To this end, they have carried out various tests with cell cultures and virus proteins, specifically the spicule and its cellular receptor-binding portion, to check whether the virus protein is capable of recognising and binding to different receptors present in human cells. The answer is that one of these viruses, the so-called Khosta2, is able to do so and, moreover, it recognises the same cellular receptor mainly used by SARS-CoV-2 to infect our cells, ACE2 (angiotensin-converting enzyme-2). 

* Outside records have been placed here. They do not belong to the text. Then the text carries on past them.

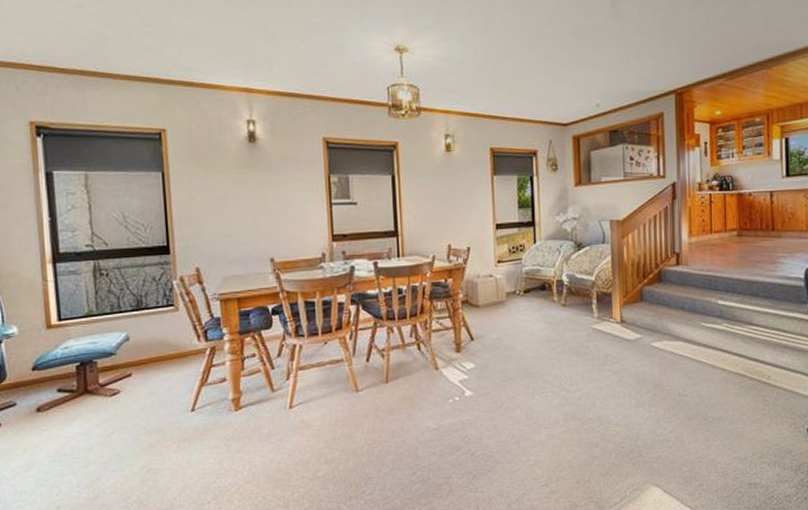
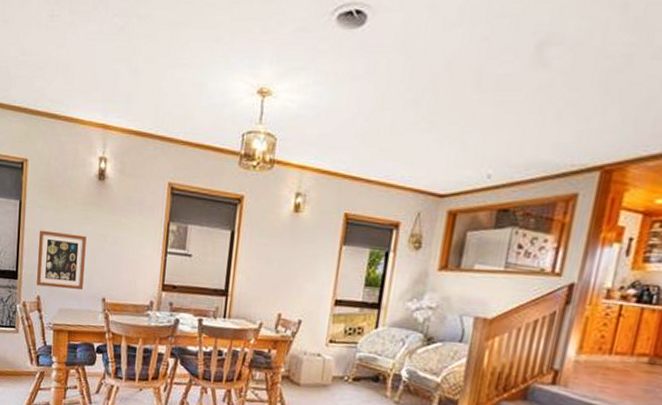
wall art: none [189,198,247,257] -> present [37,230,87,290]

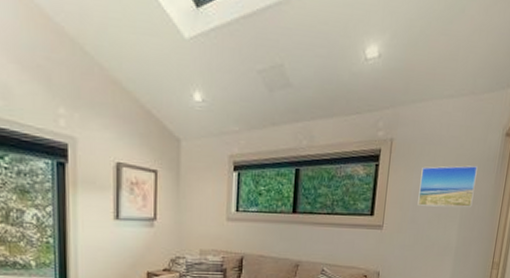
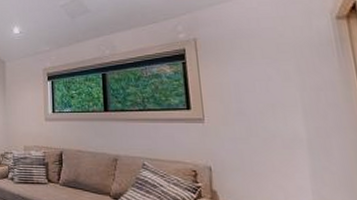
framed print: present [417,165,478,208] -> none [237,53,315,97]

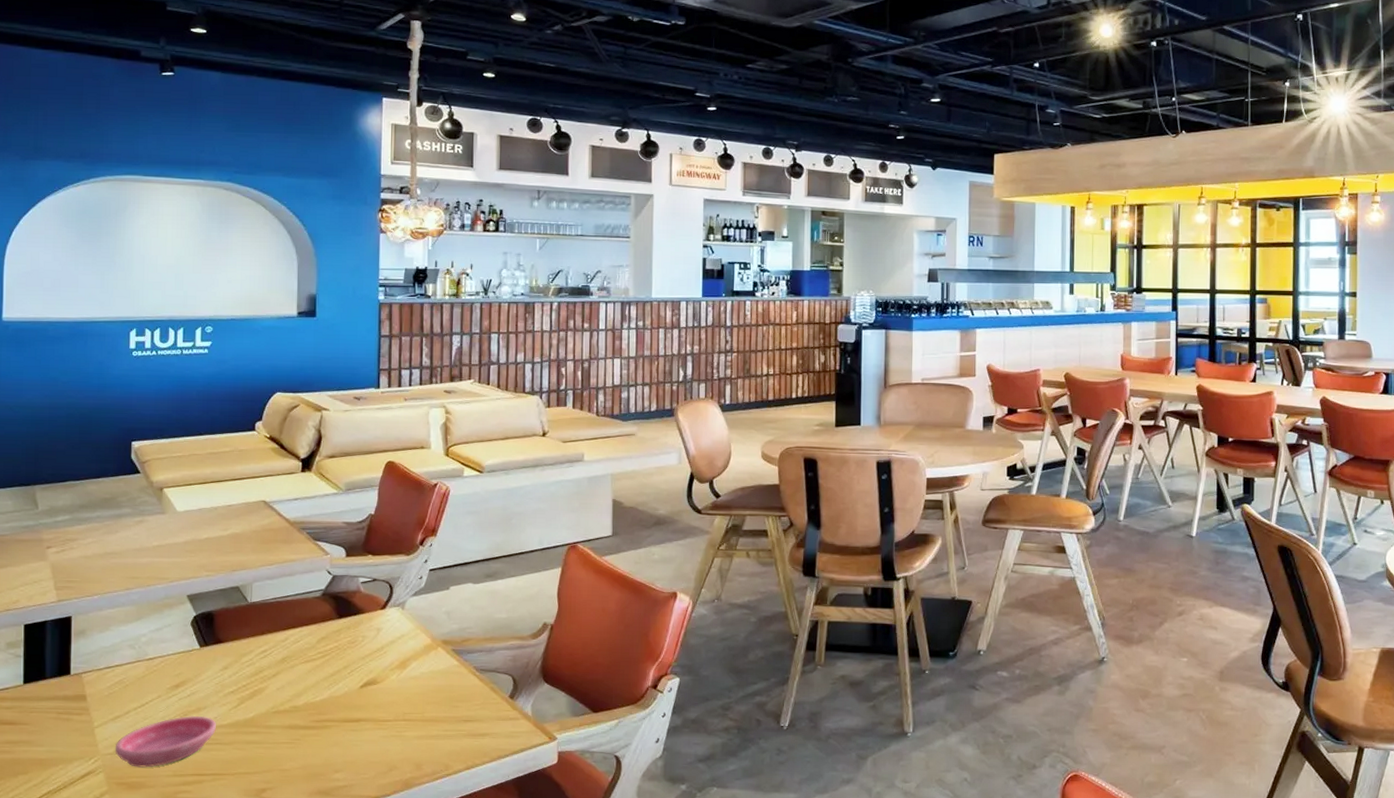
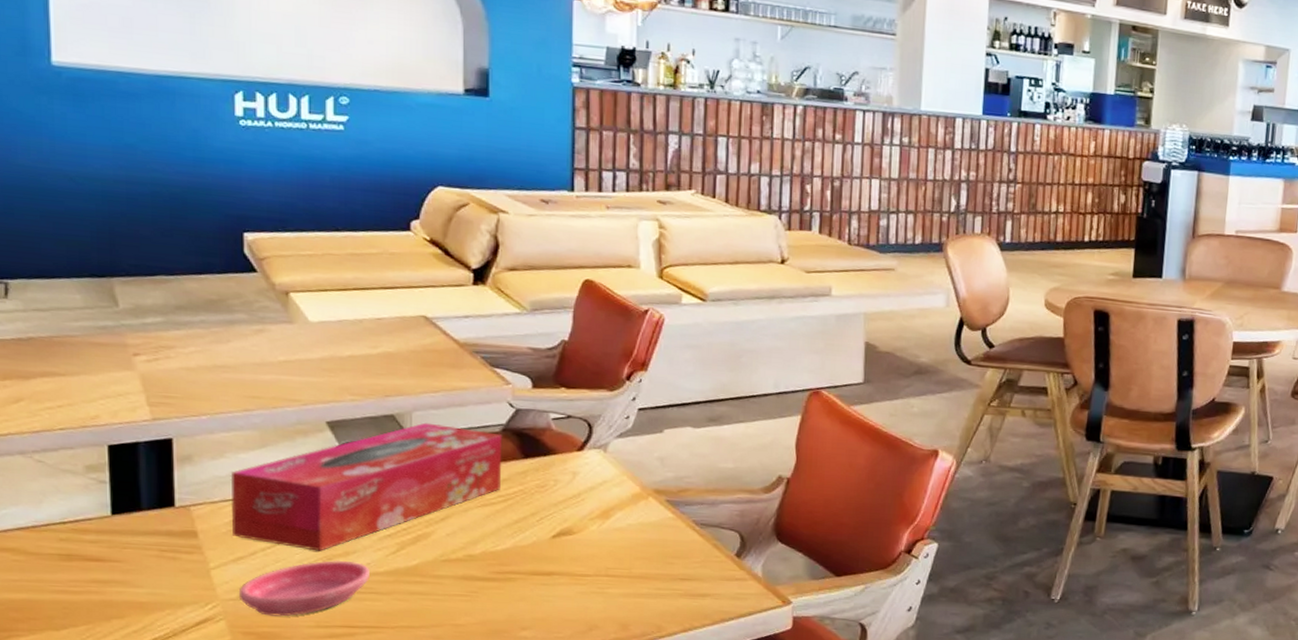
tissue box: none [113,591,322,708] -> present [230,422,503,551]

The result is not completely novel because other coronaviruses have also shown this capacity and some of them have been analysed in this work. The biggest surprise is that this ability is present in a virus that is not closely related to SARS-CoV-2, but belongs to a different lineage. The study highlights the great plasticity in the cellular receptor binding capacity of coronaviruses, including some that are related to human pathogens, such as SARS-CoV-1, and others that infect us but do not cause severe symptoms, such as HCoV-229E. 

The discovery that SARS-CoV-2-like coronaviruses isolated from bats outside Southeast Asia could infect humans - it should be recalled that the tests have been conducted under laboratory conditions - represents a further wake-up call for the need to keep a close eye on new emerging pathogens even in areas of the planet that have not hitherto been considered to harbour relevant threats.